Zeina Zaatari is the director of the Arab American Cultural Center at the University of Illinois at Chicago in Chicago, IL. She is currently working on a book project titled: Interrogating Heteronormativity in Lebanon: Family, Citizenship, and Access to Adulthood.  Previously, she worked as the Regional Director for the MENA Program at Global Fund for Women (2004-2012) where she managed a diverse grantmaking program to support women’s movements. She earned her PhD in Cultural Anthropology with an emphasis in Feminist Theory from the University of California at Davis, with dissertation fieldwork focusing on women’s groups and activists in South Lebanon. She currently serves as Secretary of the Board of the Association for Women’s Rights in Development and is a core group member of the Arab Families Working Group.
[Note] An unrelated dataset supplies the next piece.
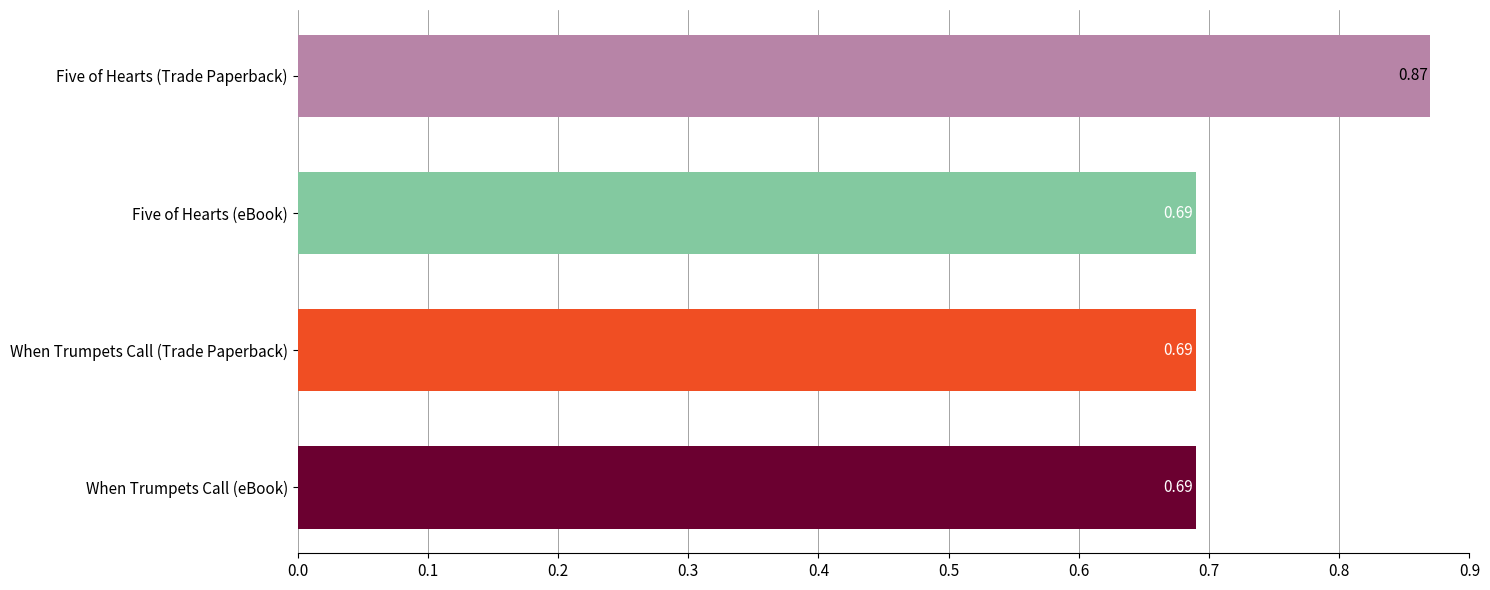

Which has a higher value, Five of Hearts (eBook) or Five of Hearts (Trade Paperback)?

Five of Hearts (Trade Paperback)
Her publications include an edited book Telling Our Stories: Women’s Voices of the Middle East and North Africa (2011), and chapters/articles including “Desirable Masculinity/Femininity and Nostalgia of the “Anti-Modernity”: Bab el-Hara Television Series as a Site of Production” in Sexuality and Culture(2014), “Re-Imagining Family, Gender, and Sexuality: Feminist and LGBT Activism in the context of the 2006 Invasion of Lebanon” co-written with Nadine Naber in Journal Cultural Dynamics: Insurgent Scholarship on Culture, Politics, and Power  (2014), “Arab Feminist Awakening: Possibilities and Necessities” in Arab Feminisms: A Critical Perspective (in Arabic 2012, English 2014), “In the Belly of the Beast: Struggling for Non-Violent Belonging” in Arab and Arab American Feminisms (2011), “Women’s Leadership in the MENA,” in Gender and Women’s Leadership (2010), “Production of Knowledge: International Development Agencies” in Encyclopedia of Women and Islamic Cultures(2010), and “The Culture of Motherhood: An Avenue for Women’s Civil Participation” in Journal of Middle East Women’s Studies (2006).  Additionally, she has authored several commissioned research publications including: “Unpacking Gender: The Humanitarian Response to the Syrian Refugee Crisis in Jordan” (2014, Women’s Refugee Commission), and “No Democracy Without Women’s Equality: Middle East and North Africa” (2013, Social Science Research Council, Conflict Prevention and Peace Forum).